El profesional, considerado el mayor emisor del país en 2024, causó un perjuicio superior a los $4.600 millones. Corte de La Serena revocó su arresto domiciliario.
Tras ser formalizado por fraude de subvenciones y la emisión reiterada de 11.880 licencias médicas fraudulentas entre enero de 2023 y junio de 2025, el médico cirujano de nacionalidad ecuatoriana, individualizado con las iniciales L.R.C.Z., deberá volver a cumplir la medida cautelar de prisión preventiva por orden de la Corte de Apelaciones de La Serena.
La decisión fue adoptada en un fallo unánime por la Primera Sala del tribunal de alzada. De esta forma, se revocó la resolución dictada a fines de marzo pasado por el Juzgado de Garantía de Coquimbo, instancia que había rebajado las cautelares a arresto domiciliario parcial nocturno, firma quincenal, arraigo nacional y la suspensión de la facultad de emisión de licencias médicas.
Al fundamentar la determinación, el documento judicial detalla textualmente: “Para aquella solicitud se invocó como antecedente nuevo -y único- un informe social que daría cuenta del arraigo familiar y social del imputado, basado en antecedentes que no resultan ser nuevos ni detentar el peso suficiente para alterar las conclusiones alcanzadas por este tribunal al momento de mantener la prisión preventiva, motivo suficiente para revocar la decisión por estimar que la necesidad de cautela, en este punto, no ha decaído”.

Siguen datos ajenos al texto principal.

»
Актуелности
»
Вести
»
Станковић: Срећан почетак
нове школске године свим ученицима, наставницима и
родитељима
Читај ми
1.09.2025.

Las indagatorias llevadas a cabo por la fiscalía establecen que, al menos entre el 1 de enero de 2023 y el 5 de junio de 2025, el profesional cursó un total de 11.880 documentos electrónicos de reposo. Estas gestiones se realizaron mediante los operadores I-Med y Medipass, beneficiando a 11.239 afiliados a Fonasa y 935 de isapres. Para concretar estas operaciones, el facultativo operó bajo su nombre como prestador individual y también a través del centro de salud Surmédica SpA, recinto con domicilio en la comuna de Coquimbo que fue creado por el imputado y su madre.
Un aspecto llamativo del caso es que, del total de licencias médicas electrónicas emitidas, apenas 275 fueron otorgadas en forma presencial y 11.065 de manera remota. Estas cifras transformaron al acusado en el mayor emisor de licencias médicas a nivel nacional en 2024. Además, el mayor porcentaje de los reposos corresponde a diagnósticos de enfermedades osteomusculares y patologías mentales, lo que contrasta fuertemente con el hecho de que el imputado no tiene especialidad médica alguna.
Dentro de este mismo contexto investigativo, se detectó que el imputado emitió 36 licencias médicas a 34 funcionarios públicos que viajaron al extranjero durante sus días de reposo, sumado a otras seis licencias a funcionarios públicos que asistieron a casinos de juegos.
Finalmente, el perjuicio económico calculado revela que, del total de licencias otorgadas a pacientes Fonasa, 10.741 fueron tramitadas. Esta situación generó un pago de subsidio por incapacidad laboral improcedente que asciende a la suma de $4.639.802.932.